## WHAT TO PRODUCE:
In the entries below, find the string "window" and return each line holding it.

## DATASET EXTRACT:
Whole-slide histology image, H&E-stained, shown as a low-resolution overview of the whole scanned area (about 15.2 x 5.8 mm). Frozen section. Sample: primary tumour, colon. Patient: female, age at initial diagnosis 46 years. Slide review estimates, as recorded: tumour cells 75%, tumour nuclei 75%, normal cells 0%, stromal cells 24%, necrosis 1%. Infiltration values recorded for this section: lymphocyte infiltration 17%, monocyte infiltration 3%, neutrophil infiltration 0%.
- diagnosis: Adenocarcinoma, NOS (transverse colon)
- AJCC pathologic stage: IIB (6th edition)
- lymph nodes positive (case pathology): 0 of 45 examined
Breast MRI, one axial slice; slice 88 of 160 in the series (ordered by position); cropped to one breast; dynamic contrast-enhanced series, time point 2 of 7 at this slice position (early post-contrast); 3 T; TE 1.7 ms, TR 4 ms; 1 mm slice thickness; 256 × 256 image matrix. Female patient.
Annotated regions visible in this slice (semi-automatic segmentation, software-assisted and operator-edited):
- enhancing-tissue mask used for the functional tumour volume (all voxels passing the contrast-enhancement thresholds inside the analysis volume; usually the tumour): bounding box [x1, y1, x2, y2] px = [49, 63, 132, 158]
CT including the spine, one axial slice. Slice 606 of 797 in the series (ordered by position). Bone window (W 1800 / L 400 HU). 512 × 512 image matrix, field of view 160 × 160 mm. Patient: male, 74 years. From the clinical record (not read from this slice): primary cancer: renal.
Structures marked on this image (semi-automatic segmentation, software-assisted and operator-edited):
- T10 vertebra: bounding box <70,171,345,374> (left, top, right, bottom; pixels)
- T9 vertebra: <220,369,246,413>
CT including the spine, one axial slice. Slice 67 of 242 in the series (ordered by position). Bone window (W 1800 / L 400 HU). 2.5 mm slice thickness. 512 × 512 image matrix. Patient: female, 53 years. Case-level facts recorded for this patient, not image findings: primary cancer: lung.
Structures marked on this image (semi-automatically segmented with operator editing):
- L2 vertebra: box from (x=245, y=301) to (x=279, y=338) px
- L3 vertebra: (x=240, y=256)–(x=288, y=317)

## SOLUTION FOR THIS EXERCISE:
CT including the spine, one axial slice. Slice 606 of 797 in the series (ordered by position). Bone window (W 1800 / L 400 HU). 512 × 512 image matrix, field of view 160 × 160 mm. Patient: male, 74 years. From the clinical record (not read from this slice): primary cancer: renal.
CT including the spine, one axial slice. Slice 67 of 242 in the series (ordered by position). Bone window (W 1800 / L 400 HU). 2.5 mm slice thickness. 512 × 512 image matrix. Patient: female, 53 years. Case-level facts recorded for this patient, not image findings: primary cancer: lung.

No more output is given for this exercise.